In the Supreme Court, Meenakshi Arora, one of the senior counsel in the case, compared it to living under a general, perpetual, nation-wide criminal warrant.

Had never thought of it that way, but living in the Aadhaar universe is like living in a prison. All of us are treated like criminals with barely any rights or recourse and gatekeepers have absolute power on you and your life.

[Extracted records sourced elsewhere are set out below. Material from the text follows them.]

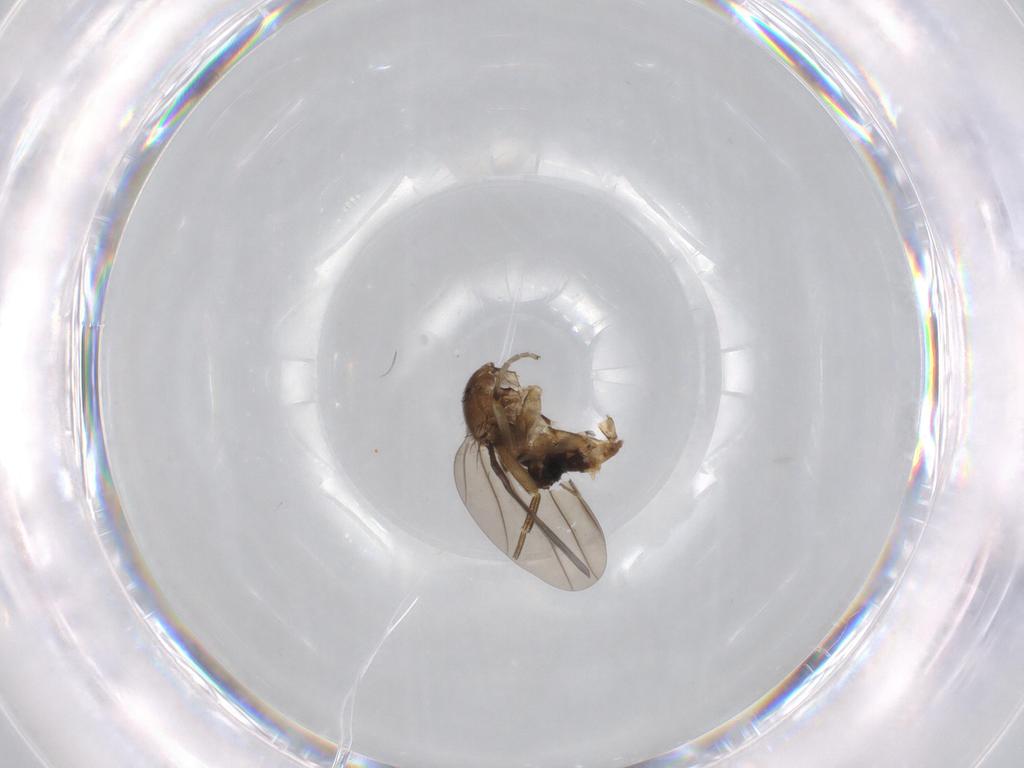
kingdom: Animalia
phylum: Arthropoda
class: Insecta
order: Diptera
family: Sciaridae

Announcing the launch of the # BreakAadhaarChainscampaign, culminating with events in multiple cities on 12th Jan. This is the last opportunity to make your voice heard before the Supreme Court hearings start on 17th Jan 2018. In collaboration with @no2uidand@rozi_roti.

UIDAI's security seems to be founded on four time tested pillars of security idiocy

1) Denial

2) Issue fiats and point finger

3) Shoot messenger

4) Bury head in sand.

God Save India

Sunday, February 24, 2019

14059 - ‘Dissent on Aadhaar — Big Data Meets Big Brother’ review: Rhetoric and ground reality - The Hindu

Exposing the fallacies in claims made by Aadhaar’s votaries

If there’s one book one ought to read to understand the various ills of the Aadhaar project — on its flawed digital architecture, its impingement of basic civil liberties, its deleterious impact on welfare programmes, its aid in creating the foundation for a surveillance state, and its utter undermining of democratic processes — it is this.
Dissent on Aadhaar, edited by Reetika Khera, comprises a set of 15 essays, which are both carefully put together and unabashedly principled. There are no token chapters seeking to balance views. For, as Khera, an associate professor in economics and public systems at IIM, Ahmedabad, puts it, the book’s contributors comprise a ‘community of dissenters’. These include journalists, such as Anumeha Yadav, whose reporting on Aadhaar for the website, Scroll.in, was pioneering, economists such as Khera herself and Jean Dreze, engineers, policy experts, and lawyers, including Shyam Divan, who led arguments for the petitioners in the Supreme Court, and Usha Ramanathan, who, perhaps before anyone else, saw the dangers inherent in the Aadhaar project.
In many ways, this book is an exercise in myth-busting. Collectively, its essays expose the fallacies in the tall claims made by Aadhaar’s votaries. The first chapter, authored by Khera, discredits what is arguably the most important of these claims: that Aadhaar is a revolutionary tool that will plug leakages in welfare programmes and reduce corruption in the PDS and in NREGA. As Khera shows us, not only does the available evidence fail to substantiate how gains have been made in welfare programmes but that quite to the contrary they only go to establish the considerable pain that the programme has inflicted, especially on the most vulnerable amongst us, such as the elderly and widows with young children.
Although the book was put together before the Supreme Court gave its final, if reserved, imprimatur to the programme in September last year, some of the chapters have been updated to incorporate the judgment’s effect. But notwithstanding this a reading of these essays also go to show how wrong the court’s majority was and how much Justice D.Y. Chandrachud got right in his dissenting opinion. As the lawyer Gautam Bhatia writes in his chapter, the precursor to the Aadhaar judgment, in Puttaswamy, delivered in August 2017, in recognising the existence of a fundamental right to privacy established the basis for a fresh approach to adjudicating claims predicated on civil liberties. The judgment could have well proven transformative, but there was also every chance it could become a ‘rhetorical lodestar’. Unfortunately, the Supreme Court’s verdict on Aadhaar proved to validate the latter possibility, weakening, in the process, the Constitution’s grandest guarantees.
Dissent on Aadhaar: Big Data Meets Big Brother; Edited by Reetika Khera, Orient BlackSwan, ₹475.